Presidential preference

| Wednesday, Feb. 13, 2013, 9:02 p.m.

Low-information voter Billie Mannheimer claimed in the letter “Perversion of democracy” (Jan. 31 and that state House Bill 94 will make Democrat votes worthless, equating one rural Republican voter to “thousands of Democrat votes in an Allegheny County congressional district.”

The bill would allocate presidential Electoral College votes based upon voter preferences within each congressional district, as is done in Nebraska and Maine. Each congressional district in every state represents an equal proportion of the state's population.

Pennsylvania has 18 congressional districts of about 646,000 people each. The most densely populated, the 1st Congressional District (646,355), covers part of Philadelphia.
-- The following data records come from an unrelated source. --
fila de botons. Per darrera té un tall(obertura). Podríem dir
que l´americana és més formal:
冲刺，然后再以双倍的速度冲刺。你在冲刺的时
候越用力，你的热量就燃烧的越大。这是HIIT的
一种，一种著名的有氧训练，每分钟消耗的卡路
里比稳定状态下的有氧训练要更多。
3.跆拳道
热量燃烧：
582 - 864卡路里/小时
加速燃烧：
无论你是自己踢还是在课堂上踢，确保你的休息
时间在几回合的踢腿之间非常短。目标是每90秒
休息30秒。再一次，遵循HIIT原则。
The least densely populated, the 5th Congressional District (646,397), covers all or parts of 17 counties in the north-central part of the state.

Urban voters would compete with other urban voters to select their presidential choice via their district's electoral vote. Rural voters would have no effect whatsoever outside their district. Not by the wildest stretch of the imagination would one rural Republican neutralize thousands of Democrats. And the choice of nearly half of Pennsylvania's voters would be represented, unlike in the current winner-take-all system.

Another benefit is to limit voter fraud to a district where it is practiced, as only that electoral vote and possibly the two statewide electoral votes would be affected.